Role of Chemical Dynamics Simulations in Mass Spectrometry Studies of Collision-Induced Dissociation and Collisions of Biological Ions with Organic Surfaces

In this article, a perspective is given of chemical dynamics simulations of collisions of biological ions with surfaces and of collision-induced dissociation (CID) of ions. The simulations provide an atomic-level understanding of the collisions and, overall, are in quite good agreement with experiment. An integral component of ion/surface collisions is energy transfer to the internal degrees of freedom of both the ion and the surface. The simulations reveal how this energy transfer depends on the collision energy, incident angle, biological ion, and surface.
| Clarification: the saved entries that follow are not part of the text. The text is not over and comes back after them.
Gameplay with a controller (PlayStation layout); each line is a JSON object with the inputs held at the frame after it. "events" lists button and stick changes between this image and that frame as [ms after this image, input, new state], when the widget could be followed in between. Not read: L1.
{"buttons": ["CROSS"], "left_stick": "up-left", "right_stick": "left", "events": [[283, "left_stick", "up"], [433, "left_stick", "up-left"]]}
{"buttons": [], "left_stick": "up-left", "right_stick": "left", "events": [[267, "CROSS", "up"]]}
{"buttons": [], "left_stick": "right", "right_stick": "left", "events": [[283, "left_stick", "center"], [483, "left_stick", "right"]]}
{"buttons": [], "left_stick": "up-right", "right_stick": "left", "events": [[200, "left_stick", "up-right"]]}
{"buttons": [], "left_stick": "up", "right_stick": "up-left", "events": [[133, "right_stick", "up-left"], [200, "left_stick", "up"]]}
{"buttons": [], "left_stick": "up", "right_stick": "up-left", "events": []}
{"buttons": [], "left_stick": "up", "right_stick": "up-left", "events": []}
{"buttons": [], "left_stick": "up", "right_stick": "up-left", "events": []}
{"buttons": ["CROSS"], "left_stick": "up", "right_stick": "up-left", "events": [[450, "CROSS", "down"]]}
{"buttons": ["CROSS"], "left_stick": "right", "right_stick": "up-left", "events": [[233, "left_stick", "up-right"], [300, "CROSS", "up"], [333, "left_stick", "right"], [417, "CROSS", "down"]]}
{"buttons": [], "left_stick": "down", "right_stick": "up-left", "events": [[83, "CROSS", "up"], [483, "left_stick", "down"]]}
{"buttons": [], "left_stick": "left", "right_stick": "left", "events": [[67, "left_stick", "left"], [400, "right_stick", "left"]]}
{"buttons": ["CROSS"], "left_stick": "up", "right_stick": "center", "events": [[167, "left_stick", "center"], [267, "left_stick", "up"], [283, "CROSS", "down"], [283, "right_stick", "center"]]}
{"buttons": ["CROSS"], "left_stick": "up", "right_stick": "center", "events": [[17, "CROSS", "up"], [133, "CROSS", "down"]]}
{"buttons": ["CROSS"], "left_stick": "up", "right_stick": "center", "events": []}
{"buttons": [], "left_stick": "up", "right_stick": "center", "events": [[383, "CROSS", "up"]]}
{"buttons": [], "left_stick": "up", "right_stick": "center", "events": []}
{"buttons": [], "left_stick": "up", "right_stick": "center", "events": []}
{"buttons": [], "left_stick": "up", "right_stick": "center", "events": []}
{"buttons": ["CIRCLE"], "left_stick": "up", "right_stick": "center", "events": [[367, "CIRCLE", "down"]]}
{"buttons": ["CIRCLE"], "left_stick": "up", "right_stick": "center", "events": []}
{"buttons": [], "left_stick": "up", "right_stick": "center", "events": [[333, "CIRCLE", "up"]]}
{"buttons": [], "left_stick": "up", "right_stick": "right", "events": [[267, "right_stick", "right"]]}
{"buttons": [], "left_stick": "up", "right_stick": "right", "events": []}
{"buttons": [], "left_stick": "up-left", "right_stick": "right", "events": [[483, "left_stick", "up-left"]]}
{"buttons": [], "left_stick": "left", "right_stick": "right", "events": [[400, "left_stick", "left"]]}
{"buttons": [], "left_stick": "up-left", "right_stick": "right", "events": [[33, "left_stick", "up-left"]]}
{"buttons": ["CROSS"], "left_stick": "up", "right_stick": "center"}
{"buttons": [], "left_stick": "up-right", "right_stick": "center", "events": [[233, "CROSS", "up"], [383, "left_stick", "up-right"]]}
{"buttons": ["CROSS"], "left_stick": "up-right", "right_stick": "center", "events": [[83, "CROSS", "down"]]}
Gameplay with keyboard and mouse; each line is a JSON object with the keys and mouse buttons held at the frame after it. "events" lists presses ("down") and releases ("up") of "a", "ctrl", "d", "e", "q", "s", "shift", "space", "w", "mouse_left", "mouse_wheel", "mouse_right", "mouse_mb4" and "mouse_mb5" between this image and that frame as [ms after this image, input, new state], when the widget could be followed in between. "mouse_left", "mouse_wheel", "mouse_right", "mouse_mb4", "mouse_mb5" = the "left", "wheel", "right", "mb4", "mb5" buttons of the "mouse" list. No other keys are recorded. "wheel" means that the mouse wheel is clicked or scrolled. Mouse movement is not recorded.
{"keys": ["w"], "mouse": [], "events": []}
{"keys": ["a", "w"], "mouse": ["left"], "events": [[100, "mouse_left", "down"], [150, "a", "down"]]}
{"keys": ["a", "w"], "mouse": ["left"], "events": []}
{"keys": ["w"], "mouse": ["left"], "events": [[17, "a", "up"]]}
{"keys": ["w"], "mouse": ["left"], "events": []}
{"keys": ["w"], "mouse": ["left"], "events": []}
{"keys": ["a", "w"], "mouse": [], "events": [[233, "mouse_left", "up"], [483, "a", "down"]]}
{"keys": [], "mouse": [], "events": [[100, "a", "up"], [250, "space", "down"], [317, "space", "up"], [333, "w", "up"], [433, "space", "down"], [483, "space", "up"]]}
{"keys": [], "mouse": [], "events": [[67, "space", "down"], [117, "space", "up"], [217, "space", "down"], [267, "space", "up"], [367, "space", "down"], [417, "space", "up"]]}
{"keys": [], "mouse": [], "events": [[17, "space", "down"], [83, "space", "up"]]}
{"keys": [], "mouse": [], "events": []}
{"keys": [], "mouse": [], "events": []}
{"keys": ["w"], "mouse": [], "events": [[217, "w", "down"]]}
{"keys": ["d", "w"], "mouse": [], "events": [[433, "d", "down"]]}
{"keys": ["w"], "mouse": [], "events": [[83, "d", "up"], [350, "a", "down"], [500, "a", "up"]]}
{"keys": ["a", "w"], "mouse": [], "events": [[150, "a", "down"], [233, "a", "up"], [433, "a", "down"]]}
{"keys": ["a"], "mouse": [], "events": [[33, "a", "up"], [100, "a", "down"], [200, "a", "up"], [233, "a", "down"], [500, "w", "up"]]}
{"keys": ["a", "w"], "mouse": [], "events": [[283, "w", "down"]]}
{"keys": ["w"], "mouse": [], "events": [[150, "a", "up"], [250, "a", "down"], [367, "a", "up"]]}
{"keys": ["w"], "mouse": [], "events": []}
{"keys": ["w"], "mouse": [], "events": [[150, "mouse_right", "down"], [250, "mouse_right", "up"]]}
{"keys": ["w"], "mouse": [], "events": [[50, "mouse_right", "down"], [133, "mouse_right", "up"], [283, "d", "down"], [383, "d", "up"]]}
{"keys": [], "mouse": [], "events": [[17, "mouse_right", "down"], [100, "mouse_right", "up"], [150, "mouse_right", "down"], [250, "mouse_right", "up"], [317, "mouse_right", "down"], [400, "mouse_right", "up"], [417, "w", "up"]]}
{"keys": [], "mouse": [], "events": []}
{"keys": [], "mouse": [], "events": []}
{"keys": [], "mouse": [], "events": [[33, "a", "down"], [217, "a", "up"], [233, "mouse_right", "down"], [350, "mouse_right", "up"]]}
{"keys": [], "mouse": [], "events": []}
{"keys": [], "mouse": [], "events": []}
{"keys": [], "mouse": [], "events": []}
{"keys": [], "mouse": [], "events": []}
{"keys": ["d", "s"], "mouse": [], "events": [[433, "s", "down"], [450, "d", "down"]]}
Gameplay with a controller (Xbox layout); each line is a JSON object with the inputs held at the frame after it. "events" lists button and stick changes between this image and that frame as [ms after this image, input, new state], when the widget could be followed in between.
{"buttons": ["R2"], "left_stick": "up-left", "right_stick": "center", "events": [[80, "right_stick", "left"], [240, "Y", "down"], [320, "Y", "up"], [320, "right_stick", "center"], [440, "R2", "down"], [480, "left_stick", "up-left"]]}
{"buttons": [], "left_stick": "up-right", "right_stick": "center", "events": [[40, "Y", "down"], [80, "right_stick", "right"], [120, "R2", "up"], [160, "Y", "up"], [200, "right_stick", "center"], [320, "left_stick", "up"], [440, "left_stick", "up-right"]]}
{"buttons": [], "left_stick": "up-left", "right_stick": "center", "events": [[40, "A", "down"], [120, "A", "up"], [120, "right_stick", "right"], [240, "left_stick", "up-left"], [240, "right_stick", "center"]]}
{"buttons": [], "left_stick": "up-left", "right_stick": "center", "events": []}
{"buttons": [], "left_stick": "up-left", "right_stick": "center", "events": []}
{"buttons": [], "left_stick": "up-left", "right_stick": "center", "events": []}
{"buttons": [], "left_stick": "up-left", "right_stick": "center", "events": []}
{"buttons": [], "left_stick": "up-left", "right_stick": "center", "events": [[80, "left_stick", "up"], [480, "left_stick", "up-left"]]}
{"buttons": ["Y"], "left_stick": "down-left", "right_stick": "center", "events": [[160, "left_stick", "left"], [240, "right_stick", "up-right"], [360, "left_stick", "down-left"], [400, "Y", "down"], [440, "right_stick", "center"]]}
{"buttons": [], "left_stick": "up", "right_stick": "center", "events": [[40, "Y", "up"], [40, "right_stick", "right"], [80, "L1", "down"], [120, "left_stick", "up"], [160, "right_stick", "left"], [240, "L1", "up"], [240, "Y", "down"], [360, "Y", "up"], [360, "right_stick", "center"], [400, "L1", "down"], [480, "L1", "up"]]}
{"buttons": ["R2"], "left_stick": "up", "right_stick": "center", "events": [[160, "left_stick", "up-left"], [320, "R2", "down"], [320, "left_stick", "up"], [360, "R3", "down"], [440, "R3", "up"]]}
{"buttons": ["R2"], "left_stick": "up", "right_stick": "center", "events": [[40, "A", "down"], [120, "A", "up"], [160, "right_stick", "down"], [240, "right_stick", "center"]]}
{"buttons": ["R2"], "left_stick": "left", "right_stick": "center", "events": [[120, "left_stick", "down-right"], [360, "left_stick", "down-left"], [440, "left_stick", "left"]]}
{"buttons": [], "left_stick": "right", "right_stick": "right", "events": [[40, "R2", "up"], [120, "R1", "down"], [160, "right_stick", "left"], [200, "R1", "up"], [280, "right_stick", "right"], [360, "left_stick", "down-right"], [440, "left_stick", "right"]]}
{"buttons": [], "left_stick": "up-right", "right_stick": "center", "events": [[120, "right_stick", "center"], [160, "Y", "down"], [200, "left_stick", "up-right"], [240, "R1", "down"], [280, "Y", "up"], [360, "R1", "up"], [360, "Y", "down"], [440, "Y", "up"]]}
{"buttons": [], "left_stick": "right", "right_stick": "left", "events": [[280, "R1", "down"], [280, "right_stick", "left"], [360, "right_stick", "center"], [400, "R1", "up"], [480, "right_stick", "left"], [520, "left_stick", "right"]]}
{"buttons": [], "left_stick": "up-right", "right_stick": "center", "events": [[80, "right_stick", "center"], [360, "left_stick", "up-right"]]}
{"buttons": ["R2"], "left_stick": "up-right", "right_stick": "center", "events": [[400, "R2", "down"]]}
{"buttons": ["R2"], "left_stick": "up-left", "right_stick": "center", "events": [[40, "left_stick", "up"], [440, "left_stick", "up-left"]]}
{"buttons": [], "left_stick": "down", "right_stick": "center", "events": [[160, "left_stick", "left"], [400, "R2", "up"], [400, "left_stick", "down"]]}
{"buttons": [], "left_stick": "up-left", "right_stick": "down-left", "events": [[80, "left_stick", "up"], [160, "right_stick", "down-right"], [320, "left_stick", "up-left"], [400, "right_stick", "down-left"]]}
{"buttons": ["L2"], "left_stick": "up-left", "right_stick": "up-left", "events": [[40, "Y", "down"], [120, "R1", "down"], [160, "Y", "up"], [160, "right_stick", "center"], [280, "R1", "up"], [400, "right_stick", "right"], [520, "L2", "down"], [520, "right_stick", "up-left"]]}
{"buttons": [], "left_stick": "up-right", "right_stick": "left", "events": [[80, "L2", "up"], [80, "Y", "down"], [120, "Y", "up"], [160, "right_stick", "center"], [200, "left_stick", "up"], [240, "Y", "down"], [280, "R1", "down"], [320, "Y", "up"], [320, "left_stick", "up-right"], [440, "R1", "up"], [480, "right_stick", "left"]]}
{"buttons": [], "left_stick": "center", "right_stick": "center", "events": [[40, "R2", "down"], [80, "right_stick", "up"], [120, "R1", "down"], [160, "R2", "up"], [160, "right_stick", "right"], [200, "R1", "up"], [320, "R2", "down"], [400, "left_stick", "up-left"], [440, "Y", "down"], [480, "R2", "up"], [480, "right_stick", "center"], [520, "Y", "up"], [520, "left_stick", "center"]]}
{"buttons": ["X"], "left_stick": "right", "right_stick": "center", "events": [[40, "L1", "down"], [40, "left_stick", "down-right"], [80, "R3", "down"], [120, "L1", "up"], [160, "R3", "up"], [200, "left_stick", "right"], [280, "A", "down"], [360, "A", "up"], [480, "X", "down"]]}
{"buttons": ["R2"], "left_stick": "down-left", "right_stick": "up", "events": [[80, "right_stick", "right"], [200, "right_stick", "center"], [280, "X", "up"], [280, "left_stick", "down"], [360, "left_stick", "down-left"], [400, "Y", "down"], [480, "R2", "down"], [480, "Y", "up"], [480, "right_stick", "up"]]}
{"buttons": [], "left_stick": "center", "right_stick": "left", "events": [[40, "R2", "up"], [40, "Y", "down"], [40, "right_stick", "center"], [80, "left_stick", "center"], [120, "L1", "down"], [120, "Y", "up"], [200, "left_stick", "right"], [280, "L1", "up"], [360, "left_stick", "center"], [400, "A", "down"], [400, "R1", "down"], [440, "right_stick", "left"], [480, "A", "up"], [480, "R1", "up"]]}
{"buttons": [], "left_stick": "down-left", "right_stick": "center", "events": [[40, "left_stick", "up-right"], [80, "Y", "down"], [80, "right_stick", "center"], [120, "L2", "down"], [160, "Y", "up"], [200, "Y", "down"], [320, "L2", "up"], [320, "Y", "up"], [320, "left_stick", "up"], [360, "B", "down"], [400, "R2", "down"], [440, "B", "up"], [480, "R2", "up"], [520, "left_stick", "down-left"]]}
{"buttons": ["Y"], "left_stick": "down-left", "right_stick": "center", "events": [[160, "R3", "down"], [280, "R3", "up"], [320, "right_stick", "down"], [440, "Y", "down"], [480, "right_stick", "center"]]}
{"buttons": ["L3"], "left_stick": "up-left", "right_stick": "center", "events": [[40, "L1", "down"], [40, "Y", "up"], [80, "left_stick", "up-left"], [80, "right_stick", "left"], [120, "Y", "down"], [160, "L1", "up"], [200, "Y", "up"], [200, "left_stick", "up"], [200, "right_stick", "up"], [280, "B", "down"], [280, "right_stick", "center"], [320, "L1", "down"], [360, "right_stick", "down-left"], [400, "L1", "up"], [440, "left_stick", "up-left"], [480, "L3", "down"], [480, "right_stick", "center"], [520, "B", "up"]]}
With energy transfer to the ion's vibration fragmentation may occur, i.e. surface-induced dissociation (SID), and the simulations discovered a new fragmentation mechanism, called shattering, for which the ion fragments as it collides with the surface. The simulations also provide insight into the atomistic dynamics of soft-landing and reactive-landing of ions on surfaces. The CID simulations compared activation by multiple "soft" collisions, resulting in random excitation, versus high energy single collisions and nonrandom excitation. These two activation methods may result in different fragment ions. Simulations provide fragmentation products in agreement with experiments and, hence, can provide additional information regarding the reaction mechanisms taking place in experiment. Such studies paved the way on using simulations as an independent and predictive tool in increasing fundamental understanding of CID and related processes.